_Provided passage_:

The mere fact that these human beings were being held captive negates any “love” an enslaved person would show toward a master – it’s the essence of Stockholm syndrome. It’s almost certain that few if any of these “relationships” resembled the One Life to Live bullshit in the Ancestry ad.

The most jarring part of the ad is when Tom (let’s call him Tom) makes his suggestion and doesn’t let Abigail get a word in edgewise when she attempts it. That’s apropos considering Abigail is a considered property and has literally zero autonomy. My guess is someone on Ancestry’s team thought that it would be wrong-minded to have an enslaved woman talking like an enslaved woman in a 2019 commercial without realizing that the whole damn thing needed to hit the recycle bin.

(By the way, Abigail’s eyebrows are tight. I didn’t know people who were bought and sold like property had access to threading.)

Of course, this ad has plenty of company in the Fail Olympics: Heineken got into trouble last year for an ad that depicted its light beer sliding past several dark-skinned people only for text to hit the screen reading “Sometimes lighter is better.” And we’ll never forget that infamous Kylie Jenner Pepsi ad that suggested the myriad problems dividing police and people of color can be solved by a pretty white girl sporting a soft drink.

Unlike those ads, which could charitably be dismissed as well-intentioned but not nearly well-considered, the Ancestry ad is like a cheetah running full-speed toward a river full of crocodiles. Following the backlash, Ancestry pulled the ad and issued an apology, but I’m still blown away at the number of people who could’ve stepped in as the concept germinated and just…didn’t.

 

 

 

A more meaningful and candid conversation regarding the sad story of Black American ancestry is a natural, and important, corollary of Ancestry, 23andMe and other genealogy companies providing answers about that ancestry. People who didn’t have a seventh-grade history class on slavery, as I did, should not make it to adulthood without understanding that our great great great great great grandparents couldn’t just swipe left and dismiss the men who would eventually impregnate them.

 

The always-on-time Bree Newsome used the ad to come through with a gospel thread about how we perceive interracial relationships as the fulcrum of racial harmony – a separate but also important conversation.

 

Viewed through the lens of education, perhaps Ancestry’s faux pas is a good thing. Still, if I were in charge over there, my first order of business on Monday would be to put out an all-call for a new ad agency and maybe cut a few heads in the creative department. Because Jesus was this a preventable failure.

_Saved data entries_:

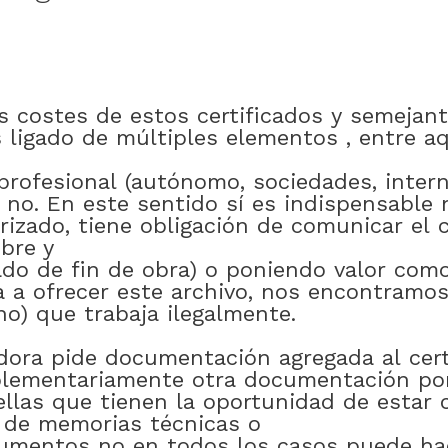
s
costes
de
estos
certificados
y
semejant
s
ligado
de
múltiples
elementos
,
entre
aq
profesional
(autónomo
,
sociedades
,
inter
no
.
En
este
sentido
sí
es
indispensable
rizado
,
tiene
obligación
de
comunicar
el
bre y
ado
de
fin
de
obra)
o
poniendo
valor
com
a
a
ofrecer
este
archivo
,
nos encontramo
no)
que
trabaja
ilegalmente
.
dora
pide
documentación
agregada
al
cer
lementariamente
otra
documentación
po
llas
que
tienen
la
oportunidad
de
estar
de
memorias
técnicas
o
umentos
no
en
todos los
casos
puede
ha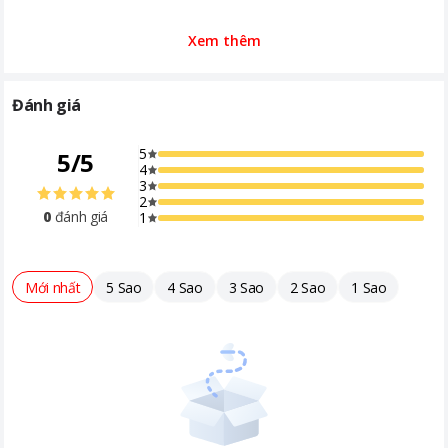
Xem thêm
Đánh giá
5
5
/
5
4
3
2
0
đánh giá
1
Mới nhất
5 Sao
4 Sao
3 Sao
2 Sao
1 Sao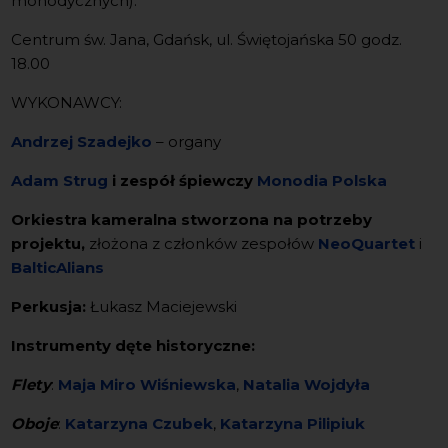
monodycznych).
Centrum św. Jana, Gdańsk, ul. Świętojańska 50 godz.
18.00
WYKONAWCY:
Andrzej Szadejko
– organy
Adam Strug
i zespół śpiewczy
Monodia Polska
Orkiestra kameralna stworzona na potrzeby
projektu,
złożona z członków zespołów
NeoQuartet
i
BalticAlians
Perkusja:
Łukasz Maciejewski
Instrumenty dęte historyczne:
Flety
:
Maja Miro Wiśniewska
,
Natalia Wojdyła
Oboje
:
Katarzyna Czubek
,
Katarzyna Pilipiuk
* * *
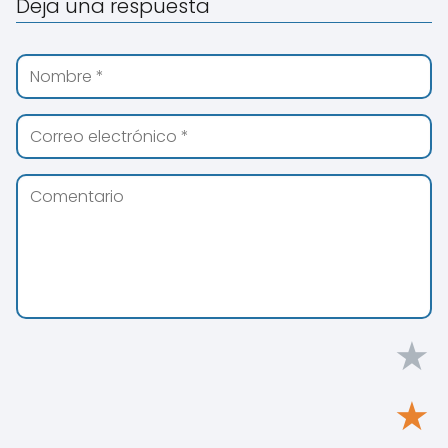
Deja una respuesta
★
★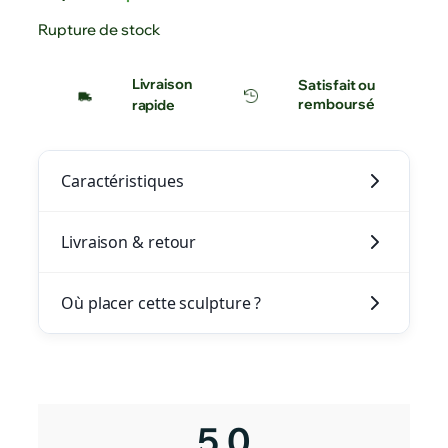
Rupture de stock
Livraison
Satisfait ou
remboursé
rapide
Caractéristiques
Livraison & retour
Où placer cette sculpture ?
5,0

_Job A_: Translate this sentence from the commentary on the Ancestry ad into Spanish: "Viewed through the lens of education, perhaps Ancestry's faux pas is a good thing."
_Job B_: According to the commentary on the Ancestry ad, what did Ancestry do following the backlash?

_Worked solution A_: Visto desde la perspectiva de la educación, quizá el desliz de Ancestry sea algo bueno.

_Worked solution B_: Ancestry pulled the ad and issued an apology.